Il 29 maggio 1988 andai a vederlo allo Stadio Comunale di Torino. Lo spettacolo fu grandioso, in pieno stile hollywoodiano, e lui si dimostrò un performer formidabile. Allora Michael Jackson era all’apice della notorietà. La sua carriera solista, iniziata 9 anni prima, vedeva all’attivo due album straordinari come Off the wall e Thriller, in cui, grazie alla collaborazione col grande Quincy Jones, era riuscito con abilità a mescolare pop, rock e musica nera.
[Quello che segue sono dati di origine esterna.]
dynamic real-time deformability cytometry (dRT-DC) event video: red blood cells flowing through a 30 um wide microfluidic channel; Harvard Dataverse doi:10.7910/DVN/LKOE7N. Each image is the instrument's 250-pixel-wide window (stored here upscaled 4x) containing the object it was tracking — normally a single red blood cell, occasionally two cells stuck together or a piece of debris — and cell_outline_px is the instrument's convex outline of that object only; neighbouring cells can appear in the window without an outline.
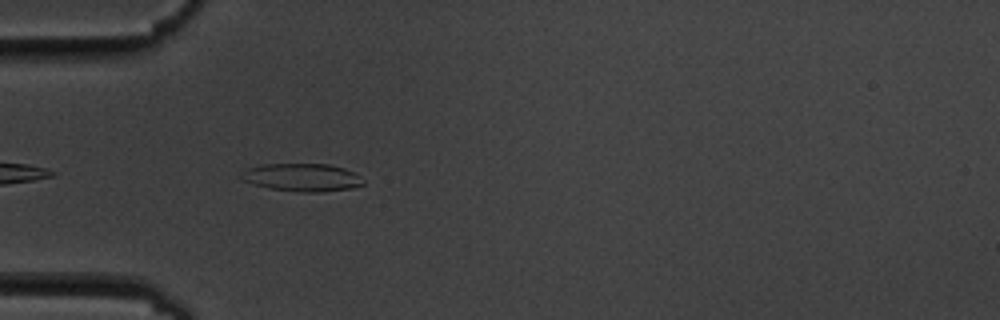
{"species": "common noctule bat (a hibernating species)", "species_latin": "Nyctalus noctula", "temperature_condition": "cold", "stored_images_in_passage": 4, "camera_frame_rate_fps": 3000, "um_per_image_px": 0.085, "animal": {"sex": "male", "body_mass_g": 19.5, "forearm_length_mm": 54.6}, "frame": {"image": 1, "passage_image": 4, "time_ms": 3.667, "image_size_px": [1000, 320], "cell_outline_px": [[364, 184], [352, 188], [320, 192], [300, 192], [268, 188], [244, 180], [240, 176], [248, 168], [260, 164], [328, 164], [344, 168], [352, 172], [364, 180]], "centroid_in_image_um": [25.7, 15.08], "position_along_channel_um": 59.3, "area_um2": 19.59}}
Forse lo stesso tipo di operazione che aveva iniziato a fare sul suo volto. Una serie di interventi di chirurgia estetica, alla cui origine c’era uno spaventoso desiderio di essere amato da tutti, senza distinzione di razza o sesso: crossover, esattamente come la sua musica. 
 
Privato dell’infanzia da un padre violento e dalla fama [insieme ai fratelli maggiori, era un divo già all’età di 5 anni], dopo gli Anni 80 l’uomo si perse definitivamente, sempre più preda dei suoi fantasmi personali. Il suo talento si sprecò in una stanca ripetizione di formule e clichè, del tutto sprovvisto di quella scanzonata ironia che aveva caratterizzato i suoi primi lavori e che era evidentissima nei videoclip di Thriller e Say Say Say [quest’ultima cantata insieme a Paul McCartney]. I suoi dischi divennero irritanti autocelebrazioni e le cronache cominciarono ad occuparsi di lui per altri motivi, oltre quelli più strettamente artistici.
 
E’ volato via ieri come Peter Pan. Come ha sempre voluto, Michael Jackson non sarà mai adulto, nè vecchio.